The only thing missing was the sliced fresh jalapenos…





Pho Sho

15 03 2010

As a cold wages war on my body I’m in need of some serious sick food. Chicken noodle soup was the obvious answer. One of my favorite noodle soups, chicken or not, is pho. Pho is the perfect example of Vietnamese food combining some of the best flavors – salty, umami, sour, spicy, sweet… and so many more. Pho traditionally contains rice noodles but I didn’t have any around. I did, however, have soba – Japanese buckwheat noodles – which are a little more healthy anyway so I decided to give em a shot. Good move.

I made fried chicken this weekend and decided to de-bone all the chicken before frying so I had a nice sack of bones in the freezer ready to boil for my soup broth. Ideally you’d simmer it for a lot longer but I’m feeling sick and was hungry so I only simmered it for about an hour. In my opinion, the thing that really makes pho broth distinct is star anise. This stuff is intensely licorice-y and you don’t need much of it. It works amazingly well in this broth. Coriander is also great in chicken pho broth but I didn’t use any this time.

Pho:

Hot broth
Meat (or not)
Noodles
Super thin sliced onion

Basil
Cilantro
Lime (or lemon if you have to but it’s really not the same)
Fish sauce
Hot sauce

That’s all you really need… the thing though, that makes it great and special, is the broth. I’m too tired to go into it but there are any number of versions… different broth for beef, different one for chicken, etc… this is a simple version that’s easy to throw together any night of the week. My Vietnamese friends will probably not approve…

If you want to make a vegetarian version you can but it really won’t have the depth of a meat broth. If you want to read about why broth made from bones is good, click here.

Bones – you can roast them first if you want a deeper broth, but it’s fine to just toss em straight in the stock pot and get right to it. Like I said, this is a quick version, so just toss em in the pot.

Water – cover the bones. I used about 2 quarts but what’s important isn’t a certain measure of water or bones, but the ratio between the two. Not enough bones and your broth will be weak.

Onion – this broth also depends on some serious onion presence. I peel and quarter an onion and toss the whole thing in. If you have time to spare, char the onion’s skin first over your stove’s flame.

Spices:
1 whole star anise
1/2 stick cinnamon
1 bay leaf

You can also add ginger, rock sugar (or regular), cloves, cardamom, fish sauce, salt… experiment. I just use what I have around rather than worrying about making sure it’s exactly like it’s supposed to be the way someone else made it.

Boil it for the first few minutes and skim off all the skum that bubbles to the top. Simmer for about an hour, skimming more as necessary. Boil it longer if you have the time, but at very least an hour. I also simmered the chicken meat with the broth to cook it at the same time and flavor the broth even more. You can roast it separately or simmer it in the broth – either is fine.

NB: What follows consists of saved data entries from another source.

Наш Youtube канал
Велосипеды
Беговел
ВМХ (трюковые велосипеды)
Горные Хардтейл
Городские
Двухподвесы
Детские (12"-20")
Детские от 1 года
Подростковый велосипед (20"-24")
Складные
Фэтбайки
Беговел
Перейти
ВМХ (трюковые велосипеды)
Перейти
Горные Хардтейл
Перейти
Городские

To eat – load your bowl full of noodles, slice the meat, slice an onion super thin and toss both in with the noodles. Ladle on the hot broth and then top it off with some basil and cilantro. Squeeze in the lime, spice it up with chili sauce and season it with fish sauce.

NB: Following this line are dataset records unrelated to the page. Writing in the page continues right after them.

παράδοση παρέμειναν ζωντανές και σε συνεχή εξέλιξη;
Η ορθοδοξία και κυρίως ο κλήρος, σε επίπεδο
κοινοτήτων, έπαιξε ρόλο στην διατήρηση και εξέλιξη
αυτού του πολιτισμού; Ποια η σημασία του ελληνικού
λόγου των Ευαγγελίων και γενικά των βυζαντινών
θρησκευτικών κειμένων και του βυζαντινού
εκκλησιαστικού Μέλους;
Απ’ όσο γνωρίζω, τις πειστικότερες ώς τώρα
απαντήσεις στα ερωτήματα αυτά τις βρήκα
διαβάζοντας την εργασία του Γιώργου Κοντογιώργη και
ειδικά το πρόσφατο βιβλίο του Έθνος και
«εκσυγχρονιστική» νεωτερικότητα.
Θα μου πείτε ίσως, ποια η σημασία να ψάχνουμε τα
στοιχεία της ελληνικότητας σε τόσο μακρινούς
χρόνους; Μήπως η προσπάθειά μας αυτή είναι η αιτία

Now, this is where you have to trust me, if you’ve never had fish sauce… trust me trust me trust me. You’re going to say “well that sounds gross but since I respect your opinion so much I’ll give it a shot.” Then you’ll get home and open that bottle of fish sauce and wonder why you ever listened to me when you smell it. And again you’re going to want to leave it out. But trust me, ignore what you smell and shake it in. You will not regret. For as bad as it smells, it tastes twice as good.

And enjoy.

 
With my leftovers I chopped everything up and made chicken salad to toss on a baguette for lunch tomorrow. Chopped chicken, lime juice, cilantro, basil, fish sauce, a tiny bit of sriracha… and I’m gonna tie it all up with some mayo.

*Update – the sandwich with the leftovers was almost better than the soup itself! I will definitely be making that again. I tossed what you see in the picture with some mayo, spread it on a split open soft french roll, and toasted it until it was all nice and hot and crusty. Topped it off with some sliced avocado and wow… mmm mmmmmmm.